You guys are smoking crack. China is a house of cards. The reason so much investment is being made in this country is because nobody over there wants their nest eggs in a Shanghai bank when the entire Rube Goldberg apparatus finally goes belly up.
-- China's economy is not based on innovation. Unlike the Japanese, it is based on the commodity of cheap labor. With labor costs rising 15-20% a year of late, manufacturers who outsourced to China 10-15 years ago are already beginning to turn elsewhere such as Indonesia and Vietnam. Need proof? Stroll through a furniture trade show 2 years ago, and you would have seen a lot of product made in China. Stroll through that same trade show this year, and you would see a lot less product made in China and a lot more made in Indonesia.

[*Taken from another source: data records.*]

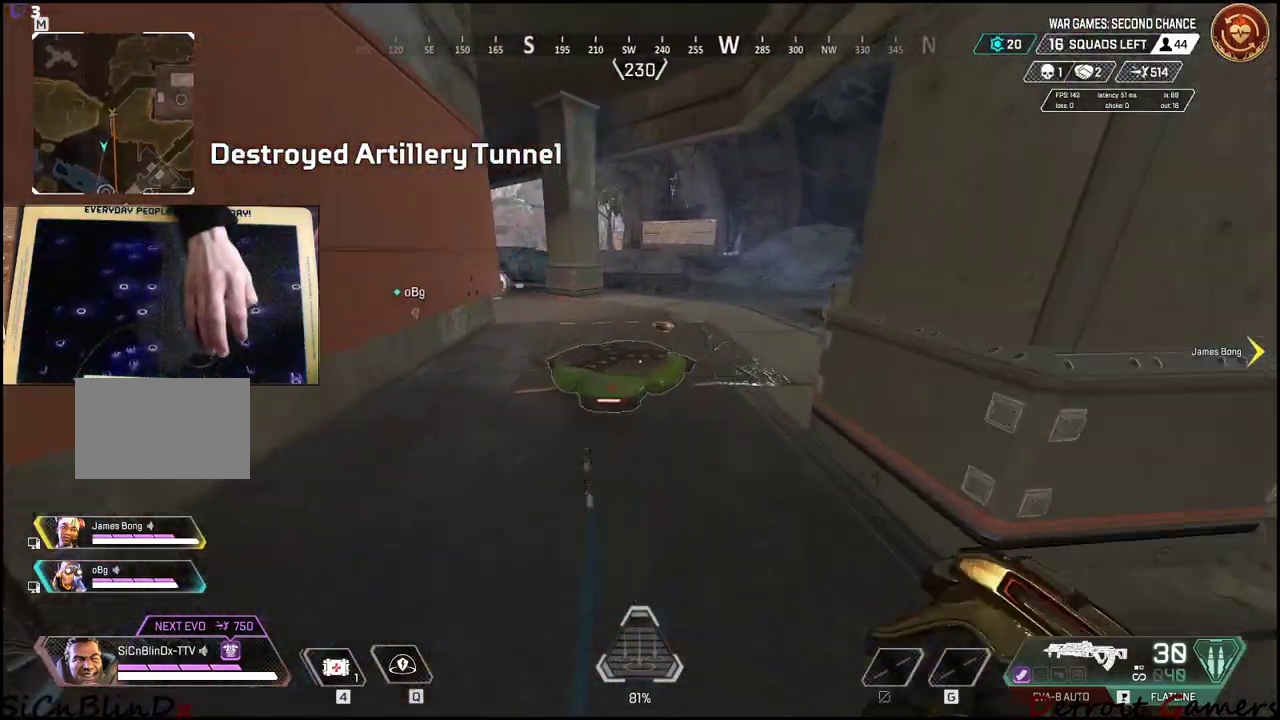
{"keys": ["shift", "w"], "events": [[66, "d", "up"]]}
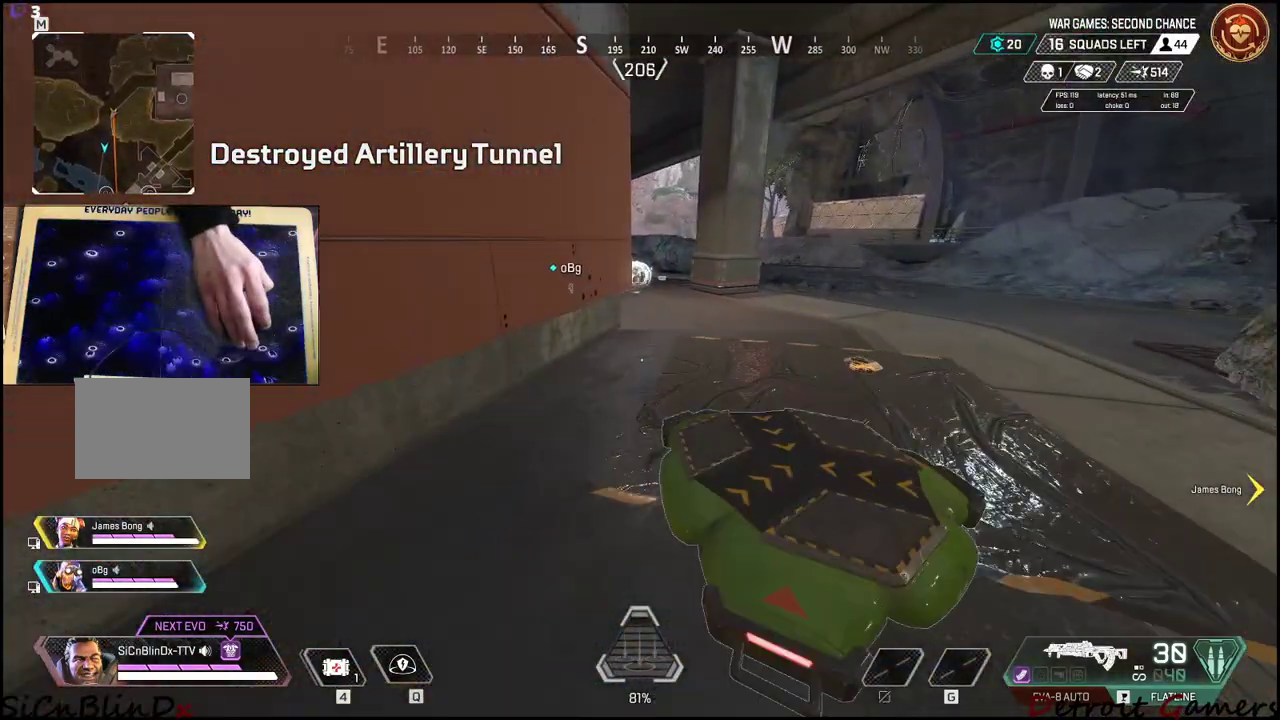
{"keys": ["shift", "w"], "events": []}
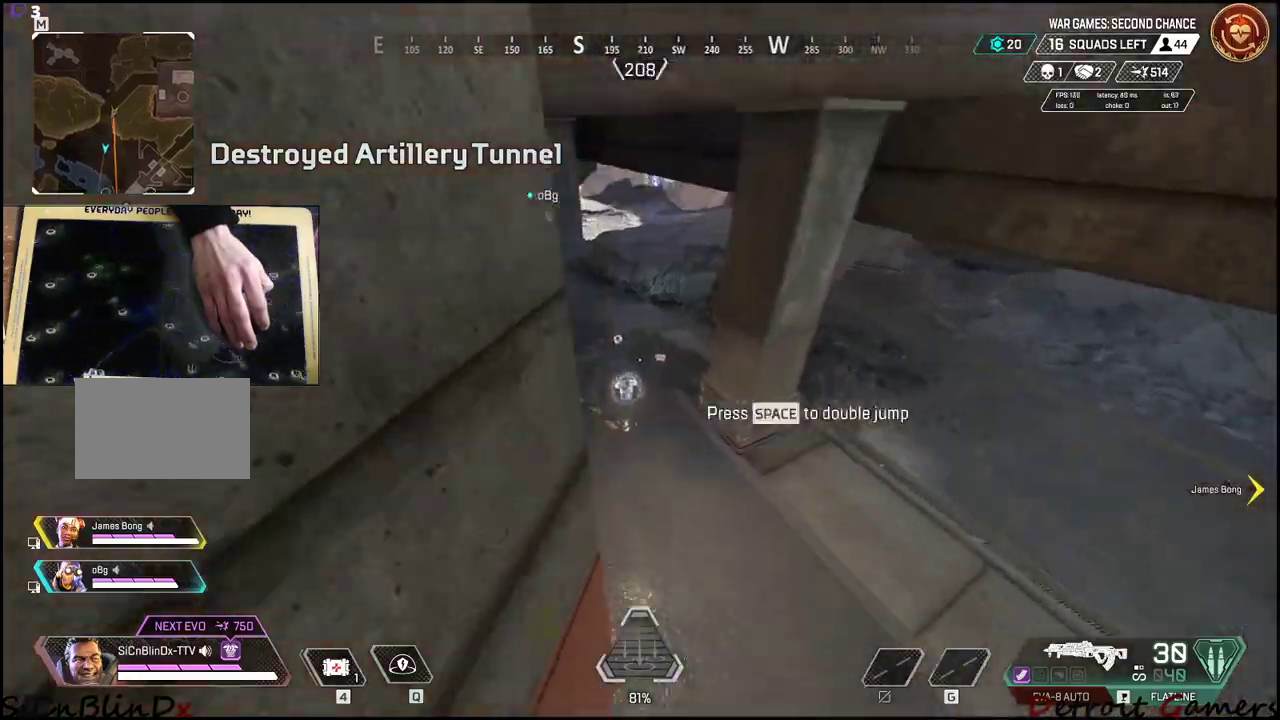
{"keys": ["a", "shift", "w"], "events": [[183, "a", "down"]]}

Because the companies that drive the manufacturing are Americans who then simply hand the design to factories and see who can make it the cheapest. And if someone can do it a lot more cheaply in Jakarta, then so be it. I know two different manufacturers alone who have made that shift.

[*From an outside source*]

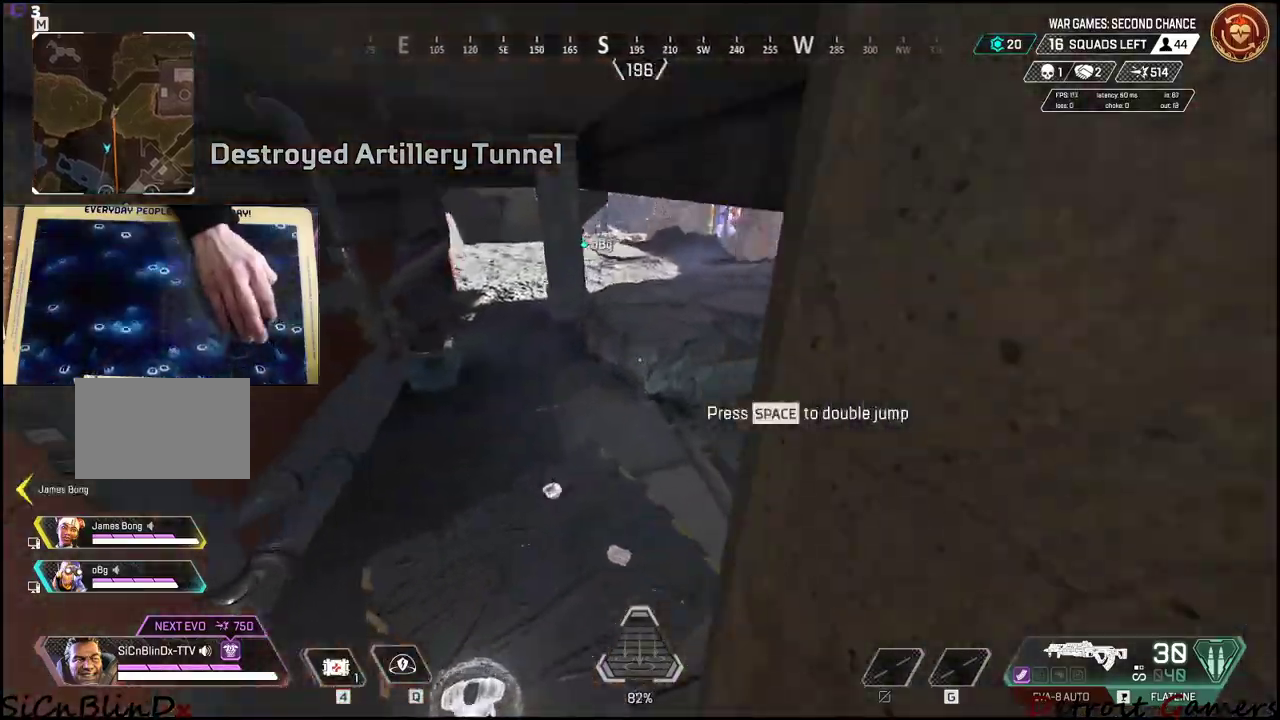
{"keys": ["a", "s"], "events": [[16, "w", "up"], [66, "shift", "up"], [200, "a", "up"], [350, "s", "down"], [433, "a", "down"]]}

-- Just because your iPod or PC was made in China doesn't mean that the country is a technological giant. 96% of China's high tech manufacturing is assembly only, where the parts are shipped in, put together, and shipped back out again. Again, labor costs drive this.
-- China's economy is also dangerously dependent on construction. Roughly 22-25% in fact. Yet, the excess supply caused by this building boom, typically more than 2 years of inventory at this moment, keeps growing because to stop building is to literally gut the economy. In other words, look at the real estate bust this country experienced in 2008 and multiply by a factor of three and you have the Chinese real estate bubble. Here's a lot more detail on the subject:
http://chovanec.wordpress.com/2012/0...-rally-part-3/
-- China's vaunted economy of savers is rapidly becoming a thing of the past. Savings as a percentage of household wealth is plummeting.
-- China's growth, while impressive, has been grossly exaggerated due to the government cooking the books. The Nobel winner Lester Thurow wrote an article a couple of years ago on this very subject, noting that increases in China's electrical production are at a rate half that of China's reported growth in GDP. This is an economic impossibility, given how economic growth requires a corresponding increase in computers, machinery, appliances, et al.
-- China is about to go right over the demographic cliff. Right now, at this very moment in history, China has the greatest working-age population that it ever will. Around 2016, the number starts its plunge from that zenith very quickly. So what you have is the same dilemma the Japanese are facing, only on steroids. If the United Nations' numbers are to be believed, by the time we reach the year 2050, the United States will have only 50 million less population of working age than the Chinese.
-- Because China's population is about to age faster than the villain at the end of
Indiana Jones and the Last Crusade, society will face enormous strain due to the fact that a) there is no sophisticated investment system for the large majority of the country and b) the government and economy will simply be ill-equipped to deal with the vast increase in the need for medical and social support of the elderly population. And given how China is a society that reveres its elderly, that will pose a special problem.
There. Can we now worry about something real and substantial again, such as the Kardashians?